• GIVEN INSTRUCTION A
In the forum post, which forum does the reply say the thread will be moved to?
• GIVEN INSTRUCTION B
Copy the lines of the records from the one containing "order: Hemiptera" through the end of the records, inclusive, leaving out the pictures.

Quartz | Level 8

## Proc GLM vs Proc Genmod

Hi,

I am wondering if i should do Proc GLM (linear regression) vs Proc GENMOD (poisson regression) for my outcome below.

Days to goal feed is my outcome which is positive integers (no decimals).

My exposure is type of feed which is bolus vs continuous.

Thanks,

4 REPLIES 4
Super User

## Re: Proc GLM vs Proc Genmod

@Kyra wrote:

Hi,

I am wondering if i should do Proc GLM (linear regression) vs Proc GENMOD (poisson regression) for my outcome below.

Days to goal feed is my outcome which is positive integers (no decimals).

My exposure is type of feed which is bolus vs continuous.

Thanks,

Graph your data. If you lambda is higher it starts to approximate a normal distribution anyways and doesn't matter too much. If it's definitely not normal, or the lambda isn't high enough to approximate a continuous distribution, then I would recommend Poisson. Also, Poisson measures the number of events within a specific time period, so I think a GLM would work better here as well. But I'll move this to the Stat procedures forum and someone can provide a more robust answer.

• DATA EXCERPTS
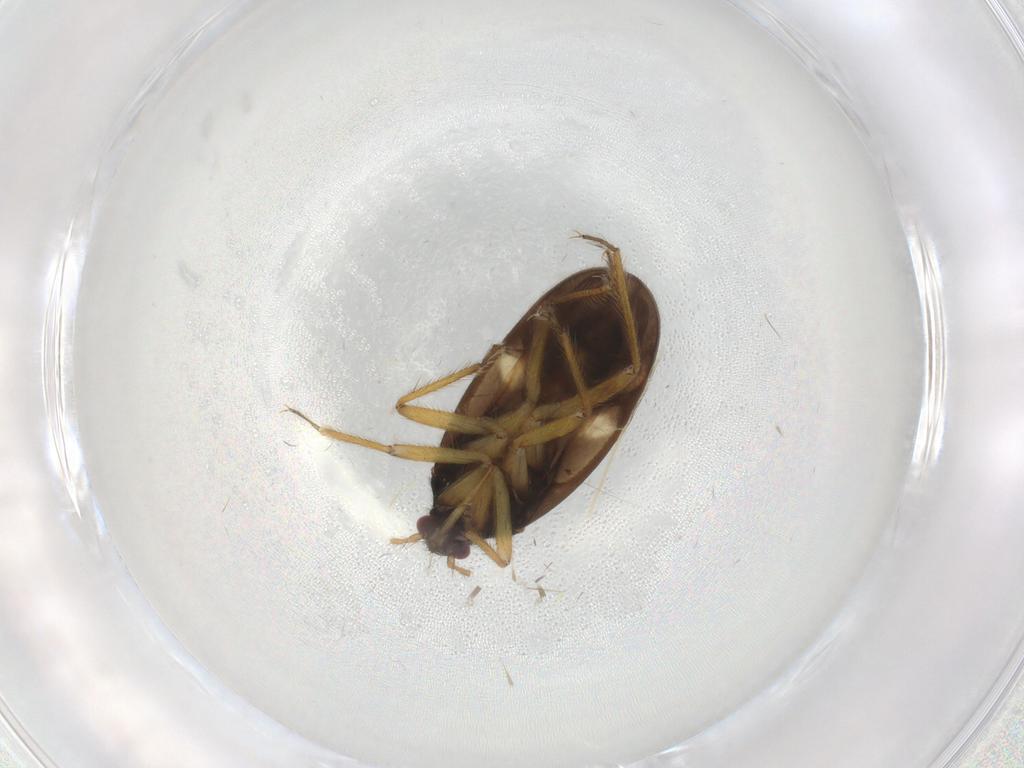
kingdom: Animalia
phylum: Arthropoda
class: Insecta
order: Hemiptera
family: Ceratocombidae
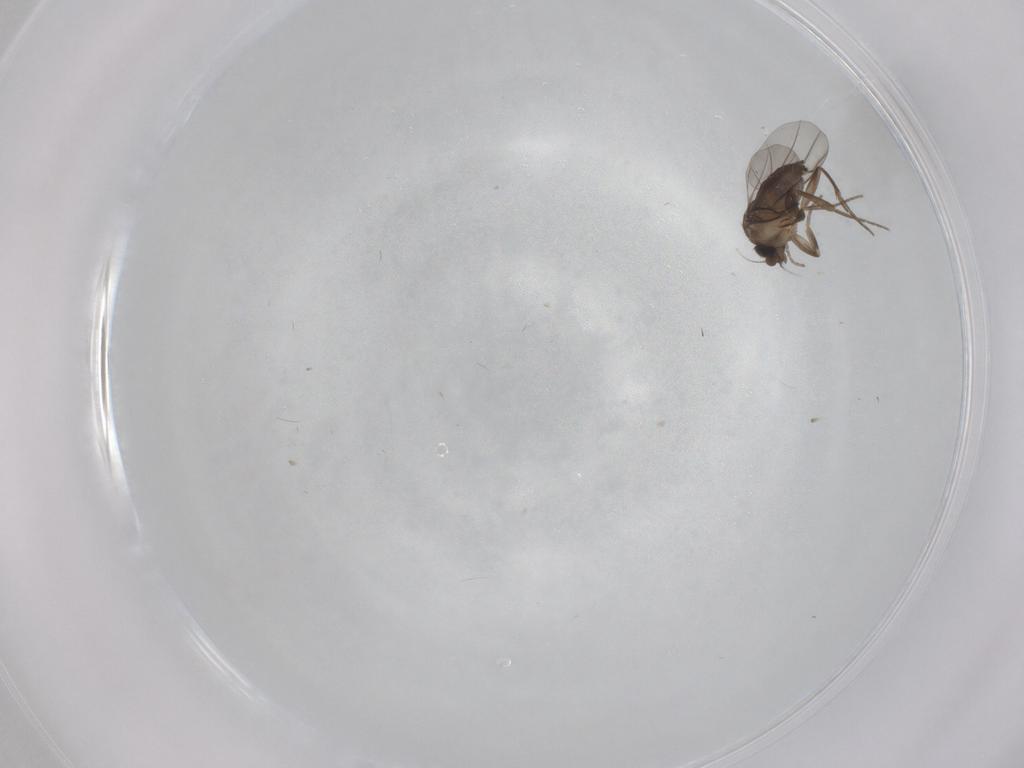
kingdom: Animalia
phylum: Arthropoda
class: Insecta
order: Diptera
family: Phoridae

• TASK RESPONSE A
The Stat procedures forum.

• TASK RESPONSE B
order: Hemiptera
family: Ceratocombidae
kingdom: Animalia
phylum: Arthropoda
class: Insecta
order: Diptera
family: Phoridae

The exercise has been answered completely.